拓跋氏的名號系統,很早就和魏晉中央政權發生關系,這一點可以從很多證據得到證明。鮮卑拓跋氏的早期歷史,《魏書·序紀》有一些簡略但非常重要的記載,除上節所討論的“代公”“代王”號以外,還有若干其他名號出現。從中原政權的角度來記載拓跋氏的史料,除唐修《晉書》以外,也有若干零星的出土材料可供比對。關涉到當時名號使用情況的某些細節,也可以從中體現。

1956年內蒙古涼城縣蠻漢山南部沙虎子溝出土了一處金銀器窖藏,是較為重要的一批出土材料。這批窖藏文物中有三方官印,包括金印兩方,銀印一方。兩方金印分別刻有“晉鮮卑歸義侯”“晉烏丸歸義侯”字樣,銀印刻有“晉鮮卑率善中郎將”字樣。同時出土的,還有一件四獸型金飾牌,上陰刻“猗 金”3個漢字(90)。“猗 ”當即是《魏書·序紀》中的桓帝猗?,蠻漢山遺址位于拓跋氏早期生活的核心地區盛樂古城遺址東面不遠處,當為西晉時期的拓跋氏遺物。

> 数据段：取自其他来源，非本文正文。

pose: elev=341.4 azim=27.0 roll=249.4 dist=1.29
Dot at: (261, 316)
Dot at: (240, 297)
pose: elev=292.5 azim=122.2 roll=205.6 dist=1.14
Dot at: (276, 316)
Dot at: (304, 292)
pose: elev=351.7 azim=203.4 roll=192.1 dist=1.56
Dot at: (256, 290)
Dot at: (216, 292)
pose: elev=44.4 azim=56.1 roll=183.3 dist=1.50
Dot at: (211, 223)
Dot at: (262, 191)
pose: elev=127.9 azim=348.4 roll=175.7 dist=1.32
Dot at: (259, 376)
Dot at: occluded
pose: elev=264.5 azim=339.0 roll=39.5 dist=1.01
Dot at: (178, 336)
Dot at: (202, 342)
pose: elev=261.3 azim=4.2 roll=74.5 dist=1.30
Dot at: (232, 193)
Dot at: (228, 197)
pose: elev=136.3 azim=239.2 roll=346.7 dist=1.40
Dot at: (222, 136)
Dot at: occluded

這批文物可以反映出幾個問題,第一是拓跋氏的族屬。官印中的“鮮卑”“烏桓”字樣說明西晉政府對拓跋氏的族屬有所認識,具體來說就是將其作為鮮卑或烏桓來看待,未將其當作匈奴或者其他族裔。兩晉時期的史料也可以看到,拓跋先祖出現在史料中的族稱即是“鮮卑”,而且獲得了西晉官方的確認。《晉書》對于拓跋珪之前的各代君長,有使用“鮮卑”作為修飾語的情況,如“鮮卑力微”“鮮卑猗盧”;也有以“索頭”作為修飾語的,如“索頭郁鞠”。其中最早者是魏晉之際的力微。《晉書》雖為唐修,但這些稱謂應該還是能反映當時的實際情況的。其載劉琨上書中也提到“臣前表當與鮮卑猗盧克今年三月都會平陽”(91),當系直接引文。又,敦煌殘本《晉紀》有如下一段:“及至猗盧敗亂,晉人歸奔。琨于平城納其初附,將軍姬澹以為‘此雖晉人,久在荒裔不識禮,難以法御。今內牧鮮卑之余谷,外抄殘胡之牛羊。’”(92)這里的“鮮卑”指的就是猗盧的殘余勢力。《魏書·衛操傳》附載衛雄、姬澹事(93),可為參證。《晉紀》是成書于東晉南朝時期的史料,文中很清楚地稱猗盧為“鮮卑”,也與《晉書》的記載相合。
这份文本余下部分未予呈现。